## Data provided
..............................

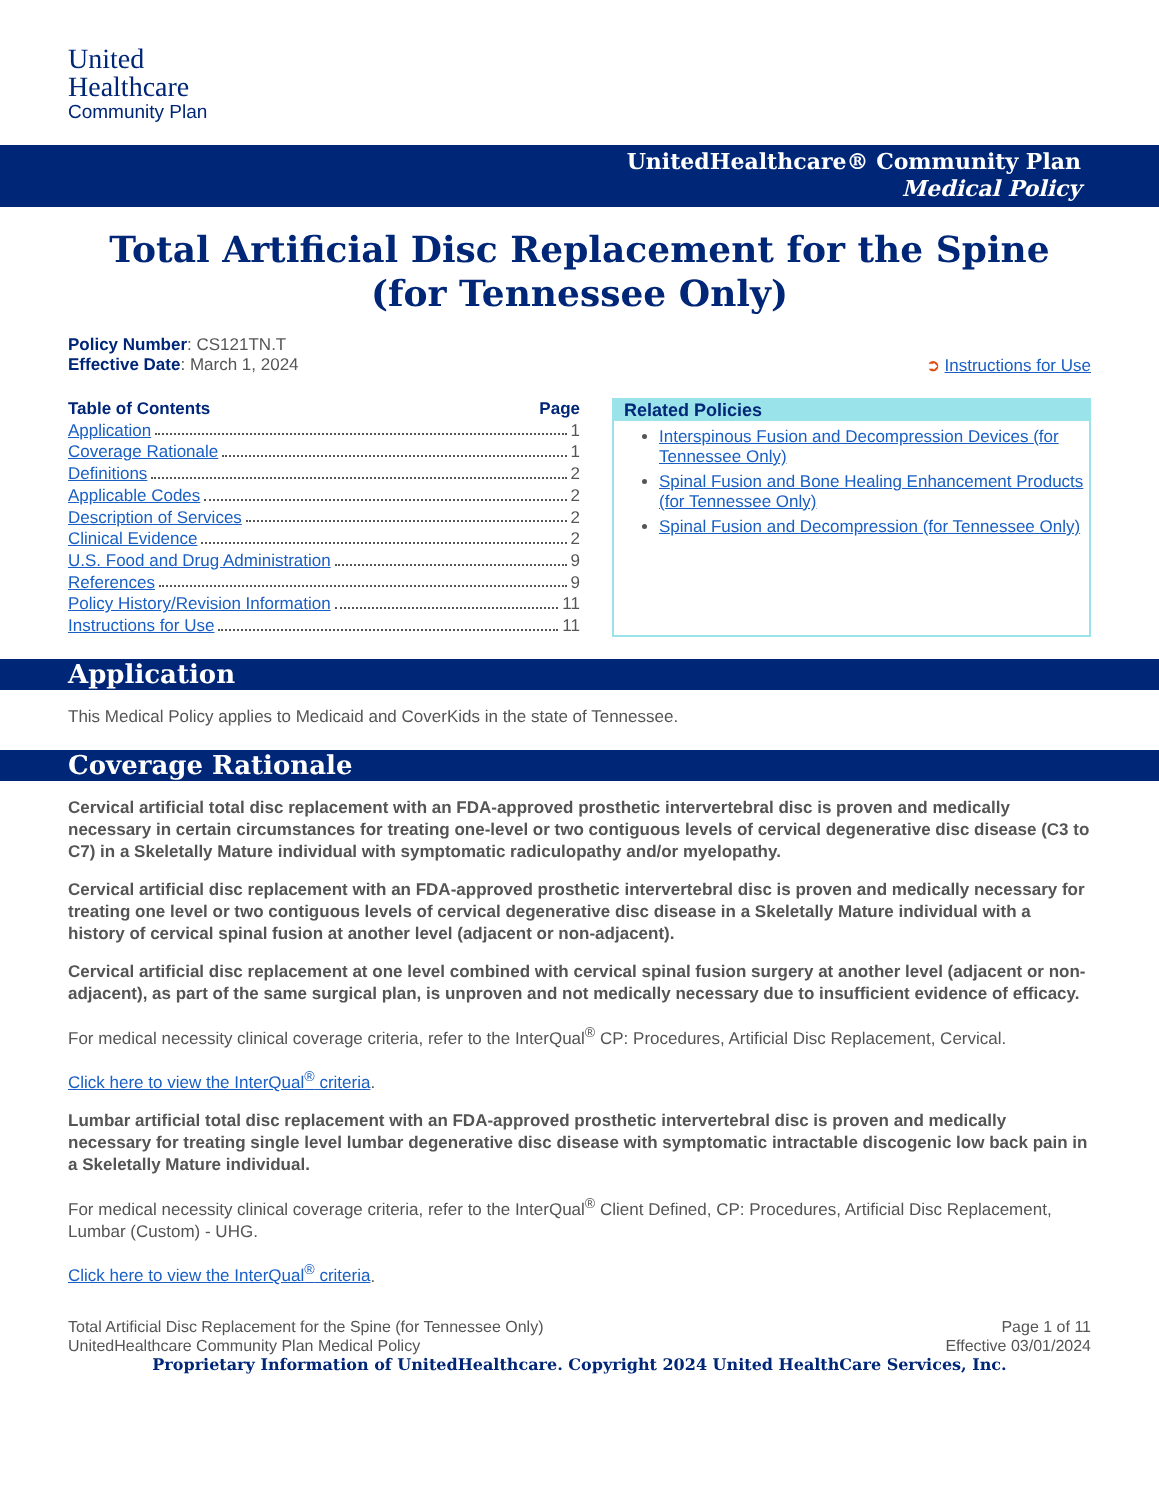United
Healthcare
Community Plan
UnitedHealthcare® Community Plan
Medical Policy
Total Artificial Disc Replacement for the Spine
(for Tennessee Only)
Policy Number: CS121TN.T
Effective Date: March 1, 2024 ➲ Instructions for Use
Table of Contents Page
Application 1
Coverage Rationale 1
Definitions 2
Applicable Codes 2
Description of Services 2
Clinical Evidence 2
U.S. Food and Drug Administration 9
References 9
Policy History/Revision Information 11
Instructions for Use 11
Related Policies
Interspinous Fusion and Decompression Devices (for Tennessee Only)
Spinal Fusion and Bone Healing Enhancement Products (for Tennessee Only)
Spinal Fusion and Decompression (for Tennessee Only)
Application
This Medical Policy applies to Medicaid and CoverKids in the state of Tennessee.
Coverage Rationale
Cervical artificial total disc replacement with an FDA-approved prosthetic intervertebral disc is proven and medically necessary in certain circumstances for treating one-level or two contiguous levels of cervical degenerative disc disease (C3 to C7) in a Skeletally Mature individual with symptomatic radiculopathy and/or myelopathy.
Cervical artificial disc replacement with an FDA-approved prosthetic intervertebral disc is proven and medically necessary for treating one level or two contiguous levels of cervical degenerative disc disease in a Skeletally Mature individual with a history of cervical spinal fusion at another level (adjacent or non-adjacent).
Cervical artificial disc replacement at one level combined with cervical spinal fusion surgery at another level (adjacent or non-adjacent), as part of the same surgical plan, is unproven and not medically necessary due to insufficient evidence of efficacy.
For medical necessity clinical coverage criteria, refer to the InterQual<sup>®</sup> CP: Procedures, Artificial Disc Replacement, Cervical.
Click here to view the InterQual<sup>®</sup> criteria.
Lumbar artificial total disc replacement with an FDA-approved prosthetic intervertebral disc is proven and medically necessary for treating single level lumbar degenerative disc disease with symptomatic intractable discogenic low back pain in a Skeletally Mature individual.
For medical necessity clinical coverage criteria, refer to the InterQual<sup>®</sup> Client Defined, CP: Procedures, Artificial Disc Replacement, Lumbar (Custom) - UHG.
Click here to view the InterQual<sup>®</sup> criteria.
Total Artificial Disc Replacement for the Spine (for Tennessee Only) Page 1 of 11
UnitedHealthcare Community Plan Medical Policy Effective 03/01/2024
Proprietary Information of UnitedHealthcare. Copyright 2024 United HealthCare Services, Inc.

..............................

## Action item
Search the records for the word "Rationale". Copy each line where it appears.

## Task result
Coverage Rationale 1
Coverage Rationale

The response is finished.